Saved entries:
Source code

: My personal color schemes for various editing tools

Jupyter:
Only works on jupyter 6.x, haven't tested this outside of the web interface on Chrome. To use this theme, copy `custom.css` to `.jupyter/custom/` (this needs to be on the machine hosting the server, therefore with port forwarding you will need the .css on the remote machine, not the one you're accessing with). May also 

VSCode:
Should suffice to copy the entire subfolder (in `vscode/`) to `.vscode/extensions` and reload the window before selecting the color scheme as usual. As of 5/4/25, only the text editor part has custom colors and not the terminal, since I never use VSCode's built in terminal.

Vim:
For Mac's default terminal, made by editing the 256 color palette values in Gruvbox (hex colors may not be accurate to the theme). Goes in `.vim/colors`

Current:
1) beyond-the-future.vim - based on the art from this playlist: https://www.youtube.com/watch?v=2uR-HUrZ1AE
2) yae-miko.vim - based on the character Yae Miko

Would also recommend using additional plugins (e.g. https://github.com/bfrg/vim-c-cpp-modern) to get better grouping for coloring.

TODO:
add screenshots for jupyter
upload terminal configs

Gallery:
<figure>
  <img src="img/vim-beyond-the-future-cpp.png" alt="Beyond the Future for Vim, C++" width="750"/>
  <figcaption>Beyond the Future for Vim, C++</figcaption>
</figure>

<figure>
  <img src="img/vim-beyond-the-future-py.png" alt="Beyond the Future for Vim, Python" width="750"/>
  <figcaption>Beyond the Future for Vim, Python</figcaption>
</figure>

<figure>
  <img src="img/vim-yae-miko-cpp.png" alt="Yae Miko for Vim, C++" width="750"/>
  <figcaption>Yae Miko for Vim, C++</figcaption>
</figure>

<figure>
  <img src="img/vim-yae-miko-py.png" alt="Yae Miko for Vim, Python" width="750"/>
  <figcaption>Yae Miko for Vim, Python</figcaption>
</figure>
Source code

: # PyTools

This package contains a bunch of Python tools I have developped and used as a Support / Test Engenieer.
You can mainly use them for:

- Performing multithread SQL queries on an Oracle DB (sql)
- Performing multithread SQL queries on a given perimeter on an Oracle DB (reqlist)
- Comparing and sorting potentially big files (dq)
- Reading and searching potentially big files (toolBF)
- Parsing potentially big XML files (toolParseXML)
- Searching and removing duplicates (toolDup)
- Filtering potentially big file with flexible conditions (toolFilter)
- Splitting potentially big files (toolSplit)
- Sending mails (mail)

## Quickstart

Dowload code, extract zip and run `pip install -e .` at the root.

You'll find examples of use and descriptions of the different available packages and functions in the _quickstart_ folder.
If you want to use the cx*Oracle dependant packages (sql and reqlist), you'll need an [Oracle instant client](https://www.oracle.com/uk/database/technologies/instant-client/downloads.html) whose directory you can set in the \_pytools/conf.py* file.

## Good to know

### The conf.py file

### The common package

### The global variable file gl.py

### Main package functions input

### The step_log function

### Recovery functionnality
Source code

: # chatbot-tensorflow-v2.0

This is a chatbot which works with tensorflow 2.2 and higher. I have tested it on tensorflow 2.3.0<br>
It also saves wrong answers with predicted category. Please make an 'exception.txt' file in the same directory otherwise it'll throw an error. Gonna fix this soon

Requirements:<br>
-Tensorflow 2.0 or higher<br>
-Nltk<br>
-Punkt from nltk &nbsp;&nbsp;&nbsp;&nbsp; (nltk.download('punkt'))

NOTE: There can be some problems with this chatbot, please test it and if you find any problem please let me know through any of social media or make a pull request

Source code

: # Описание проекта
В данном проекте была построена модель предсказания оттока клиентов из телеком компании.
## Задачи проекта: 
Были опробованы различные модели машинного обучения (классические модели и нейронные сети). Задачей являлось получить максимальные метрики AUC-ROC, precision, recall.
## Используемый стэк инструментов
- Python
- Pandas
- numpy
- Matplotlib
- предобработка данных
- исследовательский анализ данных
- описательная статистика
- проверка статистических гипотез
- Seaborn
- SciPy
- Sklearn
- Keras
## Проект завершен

• [TASK INSTRUCTIONS]:
The full data, repeated exactly, is the only acceptable output.

• [EXERCISE RESULT]:
Source code

: My personal color schemes for various editing tools

Jupyter:
Only works on jupyter 6.x, haven't tested this outside of the web interface on Chrome. To use this theme, copy `custom.css` to `.jupyter/custom/` (this needs to be on the machine hosting the server, therefore with port forwarding you will need the .css on the remote machine, not the one you're accessing with). May also 

VSCode:
Should suffice to copy the entire subfolder (in `vscode/`) to `.vscode/extensions` and reload the window before selecting the color scheme as usual. As of 5/4/25, only the text editor part has custom colors and not the terminal, since I never use VSCode's built in terminal.

Vim:
For Mac's default terminal, made by editing the 256 color palette values in Gruvbox (hex colors may not be accurate to the theme). Goes in `.vim/colors`

Current:
1) beyond-the-future.vim - based on the art from this playlist: https://www.youtube.com/watch?v=2uR-HUrZ1AE
2) yae-miko.vim - based on the character Yae Miko

Would also recommend using additional plugins (e.g. https://github.com/bfrg/vim-c-cpp-modern) to get better grouping for coloring.

TODO:
add screenshots for jupyter
upload terminal configs

Gallery:
<figure>
  <img src="img/vim-beyond-the-future-cpp.png" alt="Beyond the Future for Vim, C++" width="750"/>
  <figcaption>Beyond the Future for Vim, C++</figcaption>
</figure>

<figure>
  <img src="img/vim-beyond-the-future-py.png" alt="Beyond the Future for Vim, Python" width="750"/>
  <figcaption>Beyond the Future for Vim, Python</figcaption>
</figure>

<figure>
  <img src="img/vim-yae-miko-cpp.png" alt="Yae Miko for Vim, C++" width="750"/>
  <figcaption>Yae Miko for Vim, C++</figcaption>
</figure>

<figure>
  <img src="img/vim-yae-miko-py.png" alt="Yae Miko for Vim, Python" width="750"/>
  <figcaption>Yae Miko for Vim, Python</figcaption>
</figure>
Source code

: # PyTools

This package contains a bunch of Python tools I have developped and used as a Support / Test Engenieer.
You can mainly use them for:

- Performing multithread SQL queries on an Oracle DB (sql)
- Performing multithread SQL queries on a given perimeter on an Oracle DB (reqlist)
- Comparing and sorting potentially big files (dq)
- Reading and searching potentially big files (toolBF)
- Parsing potentially big XML files (toolParseXML)
- Searching and removing duplicates (toolDup)
- Filtering potentially big file with flexible conditions (toolFilter)
- Splitting potentially big files (toolSplit)
- Sending mails (mail)

## Quickstart

Dowload code, extract zip and run `pip install -e .` at the root.

You'll find examples of use and descriptions of the different available packages and functions in the _quickstart_ folder.
If you want to use the cx*Oracle dependant packages (sql and reqlist), you'll need an [Oracle instant client](https://www.oracle.com/uk/database/technologies/instant-client/downloads.html) whose directory you can set in the \_pytools/conf.py* file.

## Good to know

### The conf.py file

### The common package

### The global variable file gl.py

### Main package functions input

### The step_log function

### Recovery functionnality
Source code

: # chatbot-tensorflow-v2.0

This is a chatbot which works with tensorflow 2.2 and higher. I have tested it on tensorflow 2.3.0<br>
It also saves wrong answers with predicted category. Please make an 'exception.txt' file in the same directory otherwise it'll throw an error. Gonna fix this soon

Requirements:<br>
-Tensorflow 2.0 or higher<br>
-Nltk<br>
-Punkt from nltk &nbsp;&nbsp;&nbsp;&nbsp; (nltk.download('punkt'))

NOTE: There can be some problems with this chatbot, please test it and if you find any problem please let me know through any of social media or make a pull request

Source code

: # Описание проекта
В данном проекте была построена модель предсказания оттока клиентов из телеком компании.
## Задачи проекта: 
Были опробованы различные модели машинного обучения (классические модели и нейронные сети). Задачей являлось получить максимальные метрики AUC-ROC, precision, recall.
## Используемый стэк инструментов
- Python
- Pandas
- numpy
- Matplotlib
- предобработка данных
- исследовательский анализ данных
- описательная статистика
- проверка статистических гипотез
- Seaborn
- SciPy
- Sklearn
- Keras
## Проект завершен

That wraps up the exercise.